# [What you will do]
- a) Reproduce word for word the part of the scatter plot guide from "plt.ylabel('Y Values')" up to and including "x = np.random.randn(50)".
- b) Quote every one of the chart rows below exactly, omitting the pictures.

# [Quoted passage]
Skip to content

Matplotlib Scatter Plot: Complete Guide to plt.scatter()

Updated on

Scatter plots are the go-to visualization for exploring relationships between two numerical variables. But creating effective scatter plots -- ones that reveal patterns, clusters, and outliers without becoming a cluttered mess -- requires more than a basic plt.scatter() call. You need color mapping for categories, size encoding for a third variable, proper axis labels, and handling for overlapping points.

Matplotlib's plt.scatter() handles all of this with a rich parameter set. This guide covers everything from basic scatter plots to advanced techniques like bubble charts, regression lines, and multi-panel scatter matrices.

📚

Basic Scatter Plot

import matplotlib.pyplot as plt
import numpy as np
 
np.random.seed(42)
x = np.random.randn(100)
y = 2 * x + np.random.randn(100) * 0.5
 
plt.figure(figsize=(8, 6))
plt.scatter(x, y)
plt.xlabel('X Values')
plt.ylabel('Y Values')
plt.title('Basic Scatter Plot')
plt.show()

Customizing Markers

import matplotlib.pyplot as plt
import numpy as np
 
np.random.seed(42)
x = np.random.randn(50)
y = np.random.randn(50)
 
plt.figure(figsize=(8, 6))
plt.scatter(x, y,
    s=100,              # marker size
    c='steelblue',      # color
    marker='o',         # marker shape
    alpha=0.7,          # transparency
    edgecolors='black', # border color
    linewidths=0.5,     # border width
)
plt.xlabel('X')
plt.ylabel('Y')
plt.title('Customized Scatter Plot')

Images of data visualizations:

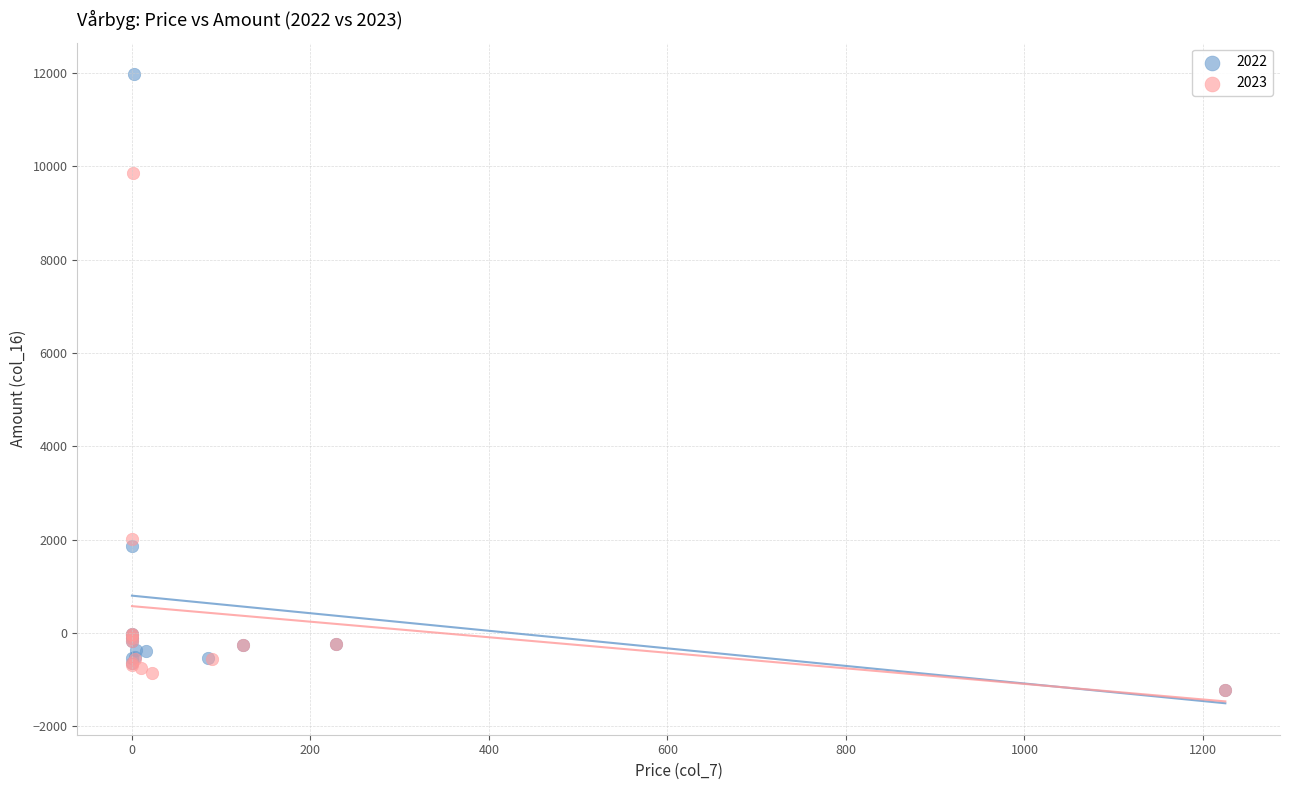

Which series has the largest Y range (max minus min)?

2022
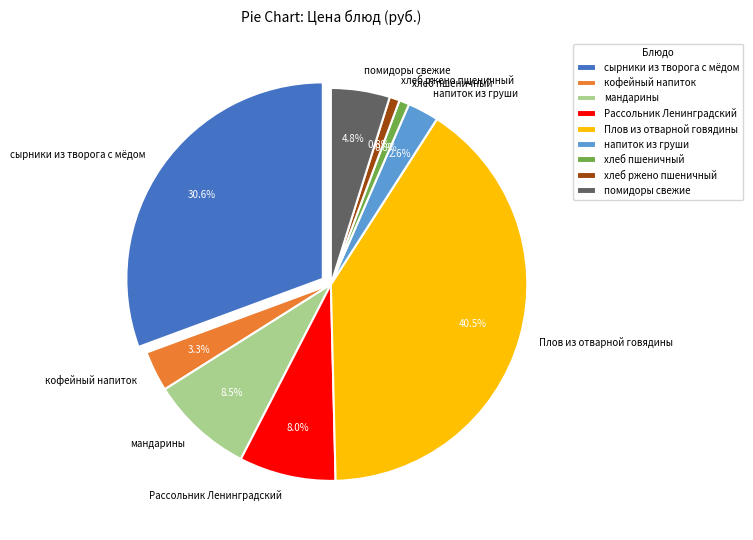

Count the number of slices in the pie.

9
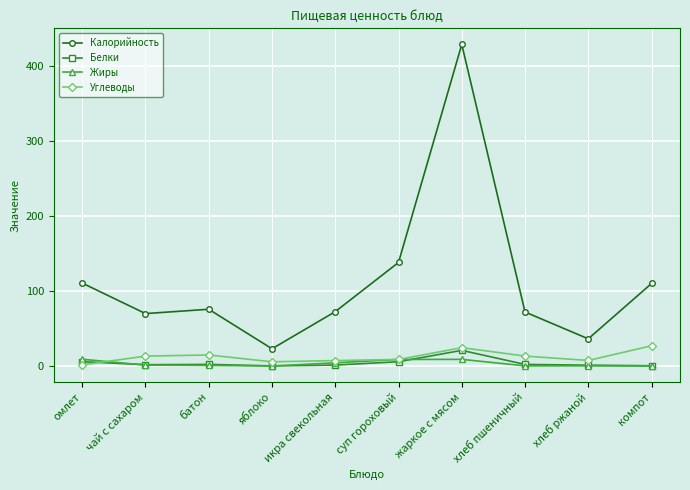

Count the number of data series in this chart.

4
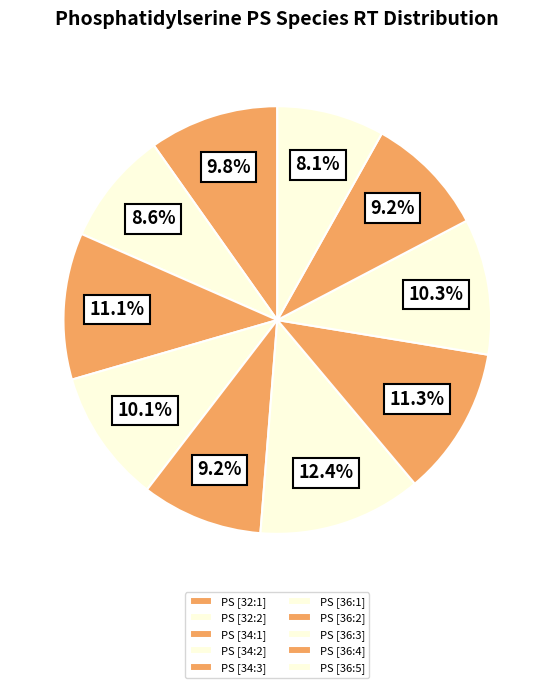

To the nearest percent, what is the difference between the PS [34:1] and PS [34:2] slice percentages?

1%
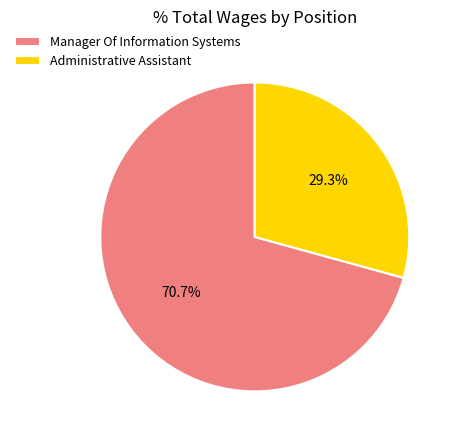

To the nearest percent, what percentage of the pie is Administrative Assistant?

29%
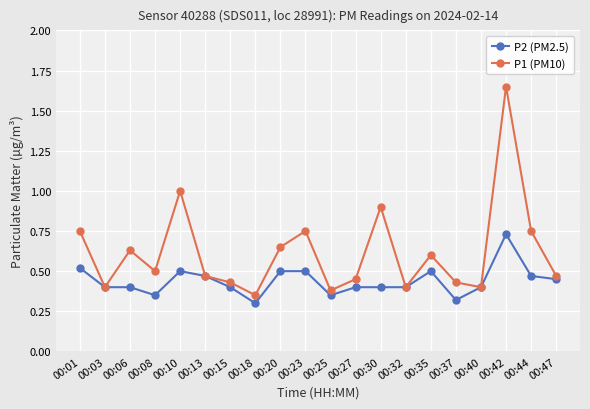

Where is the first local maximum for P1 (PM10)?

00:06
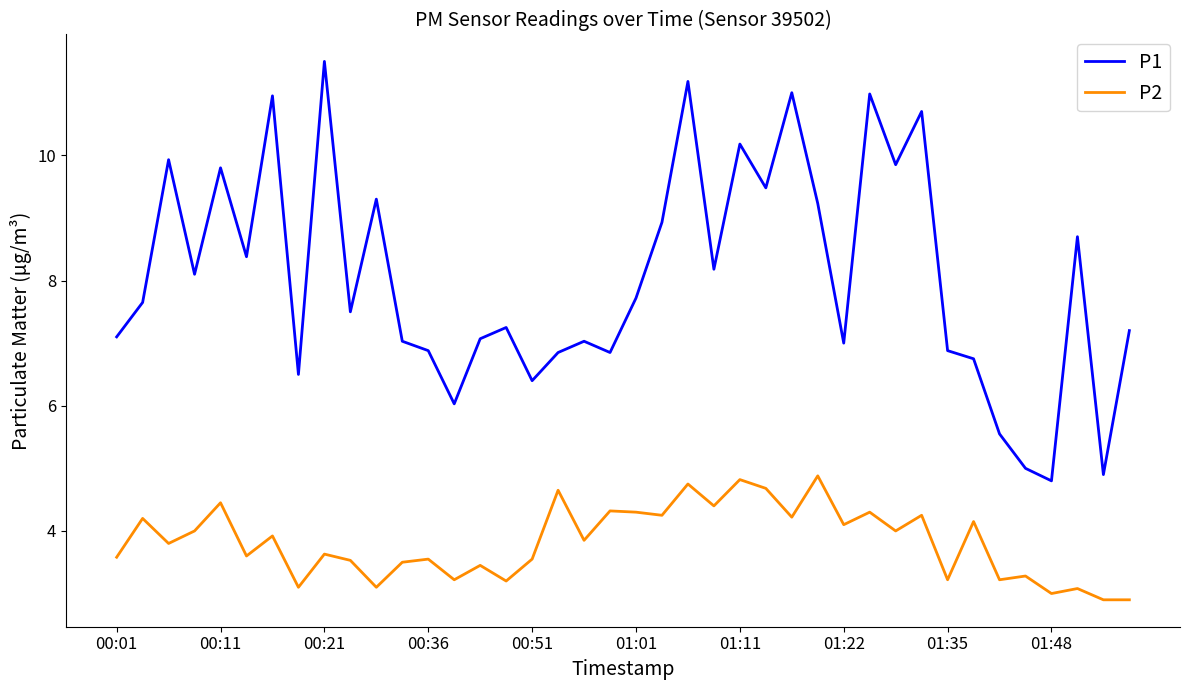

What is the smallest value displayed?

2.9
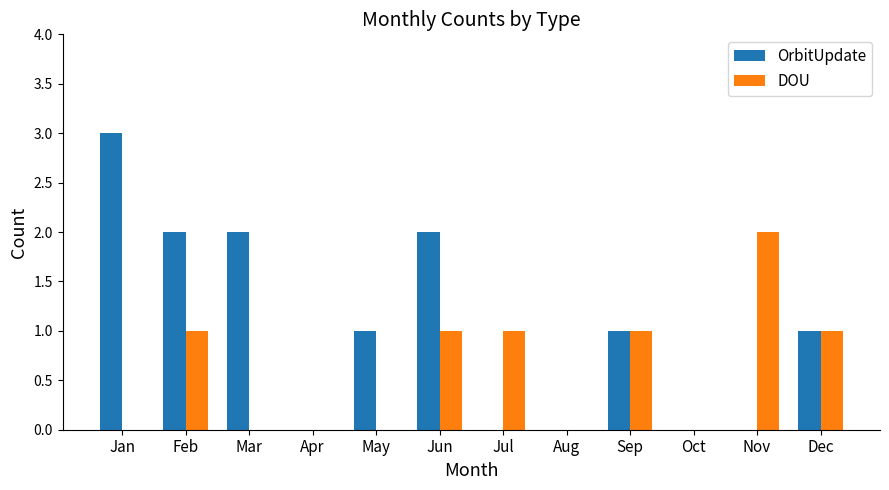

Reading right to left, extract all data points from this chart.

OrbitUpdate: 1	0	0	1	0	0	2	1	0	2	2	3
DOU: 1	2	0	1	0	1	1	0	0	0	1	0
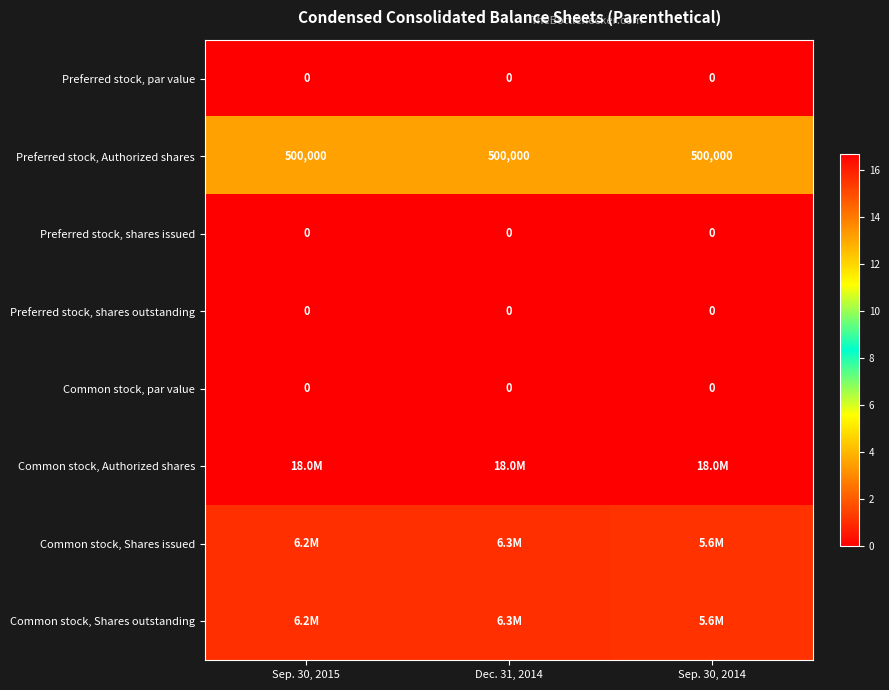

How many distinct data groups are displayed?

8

# [Solutions by task]
- a)
plt.ylabel('Y Values')
plt.title('Basic Scatter Plot')
plt.show()

Customizing Markers

import matplotlib.pyplot as plt
import numpy as np
 
np.random.seed(42)
x = np.random.randn(50)

- b)
Which series has the largest Y range (max minus min)?

2022

Count the number of slices in the pie.

9

Count the number of data series in this chart.

4

To the nearest percent, what is the difference between the PS [34:1] and PS [34:2] slice percentages?

1%

To the nearest percent, what percentage of the pie is Administrative Assistant?

29%

Where is the first local maximum for P1 (PM10)?

00:06

What is the smallest value displayed?

2.9

Reading right to left, extract all data points from this chart.

OrbitUpdate: 1	0	0	1	0	0	2	1	0	2	2	3
DOU: 1	2	0	1	0	1	1	0	0	0	1	0

How many distinct data groups are displayed?

8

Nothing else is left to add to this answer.